_Action item_
Retype the reading passage word for word, starting at "16 May 2005" and ending at "for stupid jokes.".

### Reading passage ###

She liked my poetry.
We sat on her couch and listened to the first Heart album together, Dreamboat Annie.
I don’t know where her parents were.
16 May 2005 | Crash
We had a game we liked to play called Crash. We would play it whenever we went somewhere together. The game made use, in a sense, of Donny’s disability, which had left him with severely limited use of his arms and legs. Among other things, Donny’s disability made it difficult for him to manipulate the joy stick on his motorized wheelchair. Instead of steering with his arm or even his wrist, Donny would grasp the joy stick as firmly as he could and lean forward, or to side, with his whole torso. This is how Donny steered, by leaning.
The idea of Crash was for me to make up stupid jokes so that Donny would laugh and lose control of the wheelchair. I won when this happened; Donny won when it didn’t. I won more times than not because Donny was a sucker for stupid jokes.

### Material shown ###

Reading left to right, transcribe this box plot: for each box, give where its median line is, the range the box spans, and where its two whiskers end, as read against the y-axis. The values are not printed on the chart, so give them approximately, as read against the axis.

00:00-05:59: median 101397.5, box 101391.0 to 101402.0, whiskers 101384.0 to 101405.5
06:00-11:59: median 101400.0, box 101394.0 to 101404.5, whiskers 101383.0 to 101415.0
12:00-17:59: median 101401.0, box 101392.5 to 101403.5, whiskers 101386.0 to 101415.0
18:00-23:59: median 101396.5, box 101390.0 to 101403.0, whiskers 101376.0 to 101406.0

###

_Exercise answer_
16 May 2005 | Crash
We had a game we liked to play called Crash. We would play it whenever we went somewhere together. The game made use, in a sense, of Donny’s disability, which had left him with severely limited use of his arms and legs. Among other things, Donny’s disability made it difficult for him to manipulate the joy stick on his motorized wheelchair. Instead of steering with his arm or even his wrist, Donny would grasp the joy stick as firmly as he could and lean forward, or to side, with his whole torso. This is how Donny steered, by leaning.
The idea of Crash was for me to make up stupid jokes so that Donny would laugh and lose control of the wheelchair. I won when this happened; Donny won when it didn’t. I won more times than not because Donny was a sucker for stupid jokes.